Сделав над собой усилие, он отвернул лицо. Отблески света еще плясали на сетчатке как бешеные призраки, и куда бы ни падал его взгляд, всюду сверкали звезды. Валуны, щебеночные плато, черные облака — все искрилось драгоценностями. Рик встряхнул головой. Величие Чарма пронизывало его насквозь, до самого основания души.

Он заметил, что совсем не испытывает усталости. Изнеможение, телесные потребности, физическая боль — все это оставило его, когда грудь пронзила гномья стрела. Мертвоходящий, он черпал бесконечную энергию из Ожерелья Душ, а оно — от Извечной Звезды. И все же из-за своей тяги к пустому ничто он понимал, что утомлен сильнее, чем могут подсказать чувства.

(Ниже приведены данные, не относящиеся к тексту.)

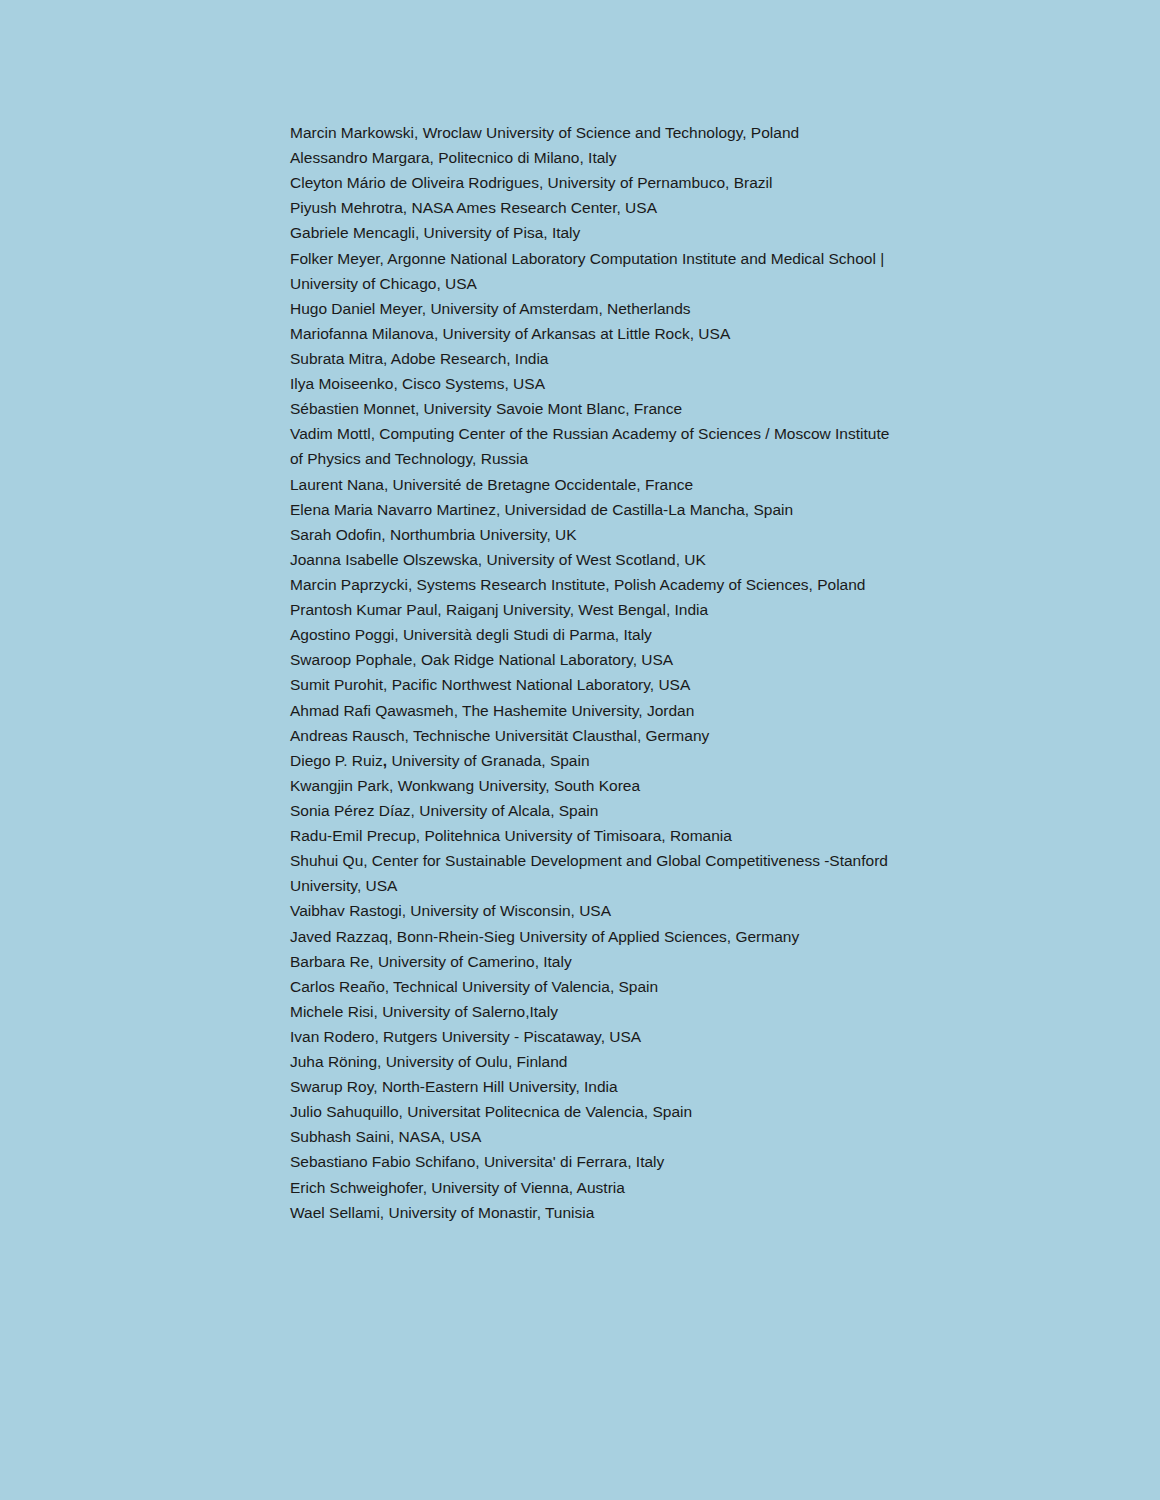Marcin Markowski, Wroclaw University of Science and Technology, Poland
Alessandro Margara, Politecnico di Milano, Italy
Cleyton Mário de Oliveira Rodrigues, University of Pernambuco, Brazil
Piyush Mehrotra, NASA Ames Research Center, USA
Gabriele Mencagli, University of Pisa, Italy
Folker Meyer, Argonne National Laboratory Computation Institute and Medical School | University of Chicago, USA
Hugo Daniel Meyer, University of Amsterdam, Netherlands
Mariofanna Milanova, University of Arkansas at Little Rock, USA
Subrata Mitra, Adobe Research, India
Ilya Moiseenko, Cisco Systems, USA
Sébastien Monnet, University Savoie Mont Blanc, France
Vadim Mottl, Computing Center of the Russian Academy of Sciences / Moscow Institute of Physics and Technology, Russia
Laurent Nana, Université de Bretagne Occidentale, France
Elena Maria Navarro Martinez, Universidad de Castilla-La Mancha, Spain
Sarah Odofin, Northumbria University, UK
Joanna Isabelle Olszewska, University of West Scotland, UK
Marcin Paprzycki, Systems Research Institute, Polish Academy of Sciences, Poland
Prantosh Kumar Paul, Raiganj University, West Bengal, India
Agostino Poggi, Università degli Studi di Parma, Italy
Swaroop Pophale, Oak Ridge National Laboratory, USA
Sumit Purohit, Pacific Northwest National Laboratory, USA
Ahmad Rafi Qawasmeh, The Hashemite University, Jordan
Andreas Rausch, Technische Universität Clausthal, Germany
Diego P. Ruiz, University of Granada, Spain
Kwangjin Park, Wonkwang University, South Korea
Sonia Pérez Díaz, University of Alcala, Spain
Radu-Emil Precup, Politehnica University of Timisoara, Romania
Shuhui Qu, Center for Sustainable Development and Global Competitiveness -Stanford University, USA
Vaibhav Rastogi, University of Wisconsin, USA
Javed Razzaq, Bonn-Rhein-Sieg University of Applied Sciences, Germany
Barbara Re, University of Camerino, Italy
Carlos Reaño, Technical University of Valencia, Spain
Michele Risi, University of Salerno,Italy
Ivan Rodero, Rutgers University - Piscataway, USA
Juha Röning, University of Oulu, Finland
Swarup Roy, North-Eastern Hill University, India
Julio Sahuquillo, Universitat Politecnica de Valencia, Spain
Subhash Saini, NASA, USA
Sebastiano Fabio Schifano, Universita' di Ferrara, Italy
Erich Schweighofer, University of Vienna, Austria
Wael Sellami, University of Monastir, Tunisia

Судьба миров — бремя, подавившее все его существо. Купаясь в чармовом сиянии Лучезарного, он нашел силы признаться самому себе, что ничего в нем не осталось. Все, что он собой представлял, было отдано великой миссии.

Эта мысль заставила задуматься об иронии положения: после смерти любимой дочери Амары он настолько отошел от сообщества кобольдов, что тогда был более мертвоходящим, чем теперь. Он уже понимал, что значит по-настоящему чему-то себя посвятить. После смерти Амары душевная боль была так сильна, что он ушел в себя как в скорлупу и не мог выйти.

— Спасибо тебе, госпожа, — шепнул кобольд, обращаясь к Безымянной, призвавшей его из этой страшной отрешенности. На службе ей он утратил жизнь, но гордо носил в груди зазубренную стрелу, ибо она указывала ему дорогу к свободе.

Освеженный Чармом Лучезарного, кобольд открыл глаза.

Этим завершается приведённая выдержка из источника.